───── MATERIAL FOR THIS TASK

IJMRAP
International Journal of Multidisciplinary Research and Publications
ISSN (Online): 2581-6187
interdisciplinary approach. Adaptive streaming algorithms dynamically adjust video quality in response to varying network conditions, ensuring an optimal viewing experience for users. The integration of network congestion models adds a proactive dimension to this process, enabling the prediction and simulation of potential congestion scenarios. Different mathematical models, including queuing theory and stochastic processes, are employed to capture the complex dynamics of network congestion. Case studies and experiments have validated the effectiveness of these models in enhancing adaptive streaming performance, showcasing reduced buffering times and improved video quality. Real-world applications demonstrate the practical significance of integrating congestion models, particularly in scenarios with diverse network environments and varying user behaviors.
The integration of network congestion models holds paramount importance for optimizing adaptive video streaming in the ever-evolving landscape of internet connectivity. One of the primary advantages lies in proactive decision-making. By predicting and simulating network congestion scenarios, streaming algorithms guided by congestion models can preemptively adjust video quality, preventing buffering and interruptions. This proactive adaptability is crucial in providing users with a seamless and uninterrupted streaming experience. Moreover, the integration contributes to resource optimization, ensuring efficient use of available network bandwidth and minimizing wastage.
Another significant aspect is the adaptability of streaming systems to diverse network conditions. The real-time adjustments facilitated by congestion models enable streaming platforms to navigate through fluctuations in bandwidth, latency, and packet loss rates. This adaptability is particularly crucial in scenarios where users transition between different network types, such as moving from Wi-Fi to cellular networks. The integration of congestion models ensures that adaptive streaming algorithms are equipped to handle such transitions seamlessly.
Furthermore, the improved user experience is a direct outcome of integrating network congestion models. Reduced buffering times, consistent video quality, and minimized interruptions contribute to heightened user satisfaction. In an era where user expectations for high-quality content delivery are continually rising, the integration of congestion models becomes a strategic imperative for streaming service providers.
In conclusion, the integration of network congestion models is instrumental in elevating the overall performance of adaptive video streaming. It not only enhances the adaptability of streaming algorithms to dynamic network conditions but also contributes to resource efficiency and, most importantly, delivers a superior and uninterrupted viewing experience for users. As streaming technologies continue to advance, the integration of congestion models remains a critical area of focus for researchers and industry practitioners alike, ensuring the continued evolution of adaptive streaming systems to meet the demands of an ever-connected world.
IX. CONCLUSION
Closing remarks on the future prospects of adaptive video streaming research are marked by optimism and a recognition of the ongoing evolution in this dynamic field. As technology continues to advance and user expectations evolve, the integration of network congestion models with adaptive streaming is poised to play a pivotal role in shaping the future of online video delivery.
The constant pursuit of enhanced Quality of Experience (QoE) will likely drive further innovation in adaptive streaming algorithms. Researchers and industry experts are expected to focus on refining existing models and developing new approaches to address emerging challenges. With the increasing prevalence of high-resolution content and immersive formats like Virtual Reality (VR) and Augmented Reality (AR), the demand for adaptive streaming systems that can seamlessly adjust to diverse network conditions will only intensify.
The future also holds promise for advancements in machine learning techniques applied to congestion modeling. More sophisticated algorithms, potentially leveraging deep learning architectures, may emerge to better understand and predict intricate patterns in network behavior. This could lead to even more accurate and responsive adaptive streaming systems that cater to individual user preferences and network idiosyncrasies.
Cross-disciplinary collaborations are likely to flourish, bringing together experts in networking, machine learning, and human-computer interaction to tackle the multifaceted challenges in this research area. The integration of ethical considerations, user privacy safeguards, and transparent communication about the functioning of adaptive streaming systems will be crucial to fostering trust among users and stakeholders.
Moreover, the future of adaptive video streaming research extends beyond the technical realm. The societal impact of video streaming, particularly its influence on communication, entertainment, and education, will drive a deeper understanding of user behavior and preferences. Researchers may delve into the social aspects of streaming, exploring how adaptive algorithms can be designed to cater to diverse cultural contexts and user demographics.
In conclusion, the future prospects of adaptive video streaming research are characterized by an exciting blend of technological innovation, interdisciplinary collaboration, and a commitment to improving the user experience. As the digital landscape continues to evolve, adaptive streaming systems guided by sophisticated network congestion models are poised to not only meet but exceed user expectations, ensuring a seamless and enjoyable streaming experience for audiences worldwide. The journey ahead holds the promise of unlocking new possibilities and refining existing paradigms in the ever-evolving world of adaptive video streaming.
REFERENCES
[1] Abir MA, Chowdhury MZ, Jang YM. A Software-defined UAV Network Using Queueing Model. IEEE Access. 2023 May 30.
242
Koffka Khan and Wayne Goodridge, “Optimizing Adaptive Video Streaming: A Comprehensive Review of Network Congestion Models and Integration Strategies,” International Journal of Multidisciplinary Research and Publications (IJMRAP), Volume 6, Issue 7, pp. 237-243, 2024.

──────────

- WHAT IS EXPECTED
When a line in the listing has the word "International", return that line.

- PROBLEM SOLUTION
International Journal of Multidisciplinary Research and Publications
Koffka Khan and Wayne Goodridge, “Optimizing Adaptive Video Streaming: A Comprehensive Review of Network Congestion Models and Integration Strategies,” International Journal of Multidisciplinary Research and Publications (IJMRAP), Volume 6, Issue 7, pp. 237-243, 2024.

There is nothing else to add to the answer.